Like ‘Break of Day in the Trenches’, which begins and ends with the crumbling of dust, this poem is poised in the interval between the time of life and writing and the time of reading and death, the longing for an uncertain future and the intuition of that certain, but indeterminable time when all will be over, all long have been over. Throughout his life, Rosenberg was forgetful, with a propensity for forgetting to address letters in particular. This poem is itself a kind of letter without an address. The letter that encloses it is dated March 28th 1918. As Isaac Rosenberg was killed three days later, on April Fool’s Day 1918, the hand that wrote it was itself already dead, or beyond death, before it was posted on April 2nd.
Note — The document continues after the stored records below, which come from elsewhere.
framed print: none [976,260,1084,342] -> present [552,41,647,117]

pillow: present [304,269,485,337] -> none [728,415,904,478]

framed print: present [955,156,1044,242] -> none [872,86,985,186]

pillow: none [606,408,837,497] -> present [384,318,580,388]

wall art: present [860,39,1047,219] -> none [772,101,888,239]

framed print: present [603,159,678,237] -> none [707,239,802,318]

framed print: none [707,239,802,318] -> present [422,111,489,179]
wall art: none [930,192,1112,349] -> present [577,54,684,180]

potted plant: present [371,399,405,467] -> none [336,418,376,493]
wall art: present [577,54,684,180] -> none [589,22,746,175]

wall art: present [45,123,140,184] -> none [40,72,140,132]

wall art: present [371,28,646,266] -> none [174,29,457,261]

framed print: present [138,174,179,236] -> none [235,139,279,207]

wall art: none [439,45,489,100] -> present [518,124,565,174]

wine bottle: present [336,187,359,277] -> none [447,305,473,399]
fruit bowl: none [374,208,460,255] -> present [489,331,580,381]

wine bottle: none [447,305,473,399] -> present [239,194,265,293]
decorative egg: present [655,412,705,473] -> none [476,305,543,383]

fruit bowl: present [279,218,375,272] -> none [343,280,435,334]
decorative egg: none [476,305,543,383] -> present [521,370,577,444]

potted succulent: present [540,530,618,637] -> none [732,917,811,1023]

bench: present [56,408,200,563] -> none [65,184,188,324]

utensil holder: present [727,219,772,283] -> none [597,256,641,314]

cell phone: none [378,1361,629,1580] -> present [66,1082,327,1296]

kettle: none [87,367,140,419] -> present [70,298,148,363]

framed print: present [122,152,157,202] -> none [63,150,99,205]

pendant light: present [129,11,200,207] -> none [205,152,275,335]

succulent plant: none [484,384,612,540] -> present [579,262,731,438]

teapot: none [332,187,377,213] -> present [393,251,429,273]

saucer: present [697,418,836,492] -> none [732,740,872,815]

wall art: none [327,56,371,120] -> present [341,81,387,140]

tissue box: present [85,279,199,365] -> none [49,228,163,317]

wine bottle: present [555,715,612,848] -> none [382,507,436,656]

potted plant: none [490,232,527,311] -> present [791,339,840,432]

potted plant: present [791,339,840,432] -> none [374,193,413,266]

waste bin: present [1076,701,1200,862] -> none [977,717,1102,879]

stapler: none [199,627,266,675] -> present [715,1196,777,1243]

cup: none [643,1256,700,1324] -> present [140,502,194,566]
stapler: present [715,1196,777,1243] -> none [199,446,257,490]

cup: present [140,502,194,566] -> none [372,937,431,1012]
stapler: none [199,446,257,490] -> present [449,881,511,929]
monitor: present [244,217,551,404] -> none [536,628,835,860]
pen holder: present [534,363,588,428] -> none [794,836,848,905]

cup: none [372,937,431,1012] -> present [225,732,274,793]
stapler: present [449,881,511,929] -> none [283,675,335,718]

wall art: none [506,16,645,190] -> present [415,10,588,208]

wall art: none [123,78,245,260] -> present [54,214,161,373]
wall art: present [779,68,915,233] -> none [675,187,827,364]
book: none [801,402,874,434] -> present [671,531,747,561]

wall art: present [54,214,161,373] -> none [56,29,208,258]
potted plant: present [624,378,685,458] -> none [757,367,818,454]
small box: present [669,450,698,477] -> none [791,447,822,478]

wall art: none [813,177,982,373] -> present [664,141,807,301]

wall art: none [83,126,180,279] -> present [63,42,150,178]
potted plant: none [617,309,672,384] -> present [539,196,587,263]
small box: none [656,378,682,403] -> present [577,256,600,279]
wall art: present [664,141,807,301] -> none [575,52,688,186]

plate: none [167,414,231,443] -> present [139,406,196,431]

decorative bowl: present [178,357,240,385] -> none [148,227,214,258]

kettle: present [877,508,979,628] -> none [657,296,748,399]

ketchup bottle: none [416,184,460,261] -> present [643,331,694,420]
Between them, the letter and its poetic enclosure both hold and hold open Rosenberg’s death.

We perhaps anyway owe this last letter and poem only to the ‘inch of candle’ Rosenberg says he has been able to scrounge to write it: ‘I must measure my letter by the light’, he wrote (CW, 272). Perhaps Birkbeck College made up a part of Rosenberg’s inch of light, as it has done for so many other men and women of his condition, other men and women for whom there would never be enough time. The last words of the letter and of the life shrunk to its compass were an apology, the last of many that Rosenberg wrote to Marsh and others: ‘I’ve seen no poetry for ages now so you mustn’t be too critical – My vocabulary small enough before is impoverished and bare’ (CW, 272). But, measuring his lines by the light, and finding decision amid his very destitution, Isaac Rosenberg surely made, as much as any can, his time his own.